El 1 de agosto de 1995 decidió la venta de la explotación minera de Riotinto a los trabajadores por el precio simbólico de una peseta por acción constituyéndose, Minas de Rio Tinto Sociedad Anónima Laboral, nueva empresa que operará en Riotinto hasta septiembre de 2001 cuando la baja cotización del cobre hizo imposible la continuación de las operaciones mineras y mineralúrgicas de forma rentable.

En 2015 Emed Tartessus, actual Atalaya Mining, volvió a poner en explotación Riotinto para la obtención de concentrado de cobre.
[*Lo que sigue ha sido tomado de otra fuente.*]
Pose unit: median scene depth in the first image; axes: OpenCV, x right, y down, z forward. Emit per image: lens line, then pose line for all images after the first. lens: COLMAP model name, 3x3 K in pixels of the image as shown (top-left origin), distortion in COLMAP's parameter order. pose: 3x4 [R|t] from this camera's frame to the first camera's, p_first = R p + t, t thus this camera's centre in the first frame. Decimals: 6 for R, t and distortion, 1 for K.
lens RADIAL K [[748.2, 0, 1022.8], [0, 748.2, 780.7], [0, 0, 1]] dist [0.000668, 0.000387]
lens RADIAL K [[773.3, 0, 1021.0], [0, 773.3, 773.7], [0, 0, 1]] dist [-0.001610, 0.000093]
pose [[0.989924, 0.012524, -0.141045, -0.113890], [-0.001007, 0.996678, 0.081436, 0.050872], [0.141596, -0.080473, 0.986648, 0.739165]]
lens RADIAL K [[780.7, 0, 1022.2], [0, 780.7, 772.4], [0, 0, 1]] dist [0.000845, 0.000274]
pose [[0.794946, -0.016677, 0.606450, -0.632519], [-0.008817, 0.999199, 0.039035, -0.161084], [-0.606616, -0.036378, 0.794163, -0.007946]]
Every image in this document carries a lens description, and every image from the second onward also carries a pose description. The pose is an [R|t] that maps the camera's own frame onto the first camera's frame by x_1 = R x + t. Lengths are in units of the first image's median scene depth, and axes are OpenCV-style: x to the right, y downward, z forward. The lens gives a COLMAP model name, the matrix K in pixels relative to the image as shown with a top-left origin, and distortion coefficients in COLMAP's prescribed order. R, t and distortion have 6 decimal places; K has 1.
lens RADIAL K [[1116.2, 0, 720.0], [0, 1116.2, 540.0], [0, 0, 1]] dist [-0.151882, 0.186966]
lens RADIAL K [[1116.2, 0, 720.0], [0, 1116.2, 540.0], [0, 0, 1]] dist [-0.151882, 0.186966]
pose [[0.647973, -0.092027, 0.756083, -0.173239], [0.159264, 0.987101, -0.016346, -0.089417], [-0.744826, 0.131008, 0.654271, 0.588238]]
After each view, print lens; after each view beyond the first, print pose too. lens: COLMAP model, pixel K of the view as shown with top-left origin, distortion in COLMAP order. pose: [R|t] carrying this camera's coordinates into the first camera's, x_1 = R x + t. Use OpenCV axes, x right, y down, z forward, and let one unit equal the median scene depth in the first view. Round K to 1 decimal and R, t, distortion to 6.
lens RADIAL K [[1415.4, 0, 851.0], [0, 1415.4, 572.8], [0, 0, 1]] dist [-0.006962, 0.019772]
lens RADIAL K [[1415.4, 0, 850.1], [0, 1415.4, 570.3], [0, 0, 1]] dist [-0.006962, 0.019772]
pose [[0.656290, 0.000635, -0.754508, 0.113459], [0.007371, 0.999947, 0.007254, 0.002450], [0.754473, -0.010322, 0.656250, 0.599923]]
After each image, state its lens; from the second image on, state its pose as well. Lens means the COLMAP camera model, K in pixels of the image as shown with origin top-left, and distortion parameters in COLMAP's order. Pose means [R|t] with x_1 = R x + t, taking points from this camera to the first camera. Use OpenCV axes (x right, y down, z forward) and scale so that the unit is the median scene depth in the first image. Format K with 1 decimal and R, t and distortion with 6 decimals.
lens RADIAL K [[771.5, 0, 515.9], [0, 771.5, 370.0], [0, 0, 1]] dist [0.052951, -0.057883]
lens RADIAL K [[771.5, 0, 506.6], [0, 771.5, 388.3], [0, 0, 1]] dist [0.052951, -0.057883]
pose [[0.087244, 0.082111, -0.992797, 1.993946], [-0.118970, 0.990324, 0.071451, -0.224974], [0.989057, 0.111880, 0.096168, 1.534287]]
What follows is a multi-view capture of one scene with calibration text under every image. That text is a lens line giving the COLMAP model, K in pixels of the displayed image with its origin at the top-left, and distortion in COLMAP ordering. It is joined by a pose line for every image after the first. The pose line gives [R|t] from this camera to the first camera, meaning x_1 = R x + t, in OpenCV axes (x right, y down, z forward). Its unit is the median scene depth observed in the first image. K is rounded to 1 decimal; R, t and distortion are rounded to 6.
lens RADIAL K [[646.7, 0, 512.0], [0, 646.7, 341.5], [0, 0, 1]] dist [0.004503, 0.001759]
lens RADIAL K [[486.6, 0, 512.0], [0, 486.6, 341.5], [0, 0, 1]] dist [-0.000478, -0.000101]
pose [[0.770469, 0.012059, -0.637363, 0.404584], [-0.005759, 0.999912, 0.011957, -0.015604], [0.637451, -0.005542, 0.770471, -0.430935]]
Esperamos que esta última etapa vuelva a hacer de esta milenaria mina un nuevo “Dorado Andaluz” u otra “California del Cobre”.

En 1985 Río Tinto Minera S.A. propuso la creación de Fundación Río Tinto y el Parque de la Minería, haciéndose realidad en 1987 con la creación de la Fundación Río Tinto para la historia de la minería y la metalurgia.

Esta milenaria historia minera ha generado un territorio hecho por la mano del hombre, jalonado de bienes patrimoniales testigos de todas estas épocas y los distintos procesos mineros, mineralúrgicos y pirometalúrgicos, que actualmente están catalogados e inventariados y declarados Bien de Interés Cultural.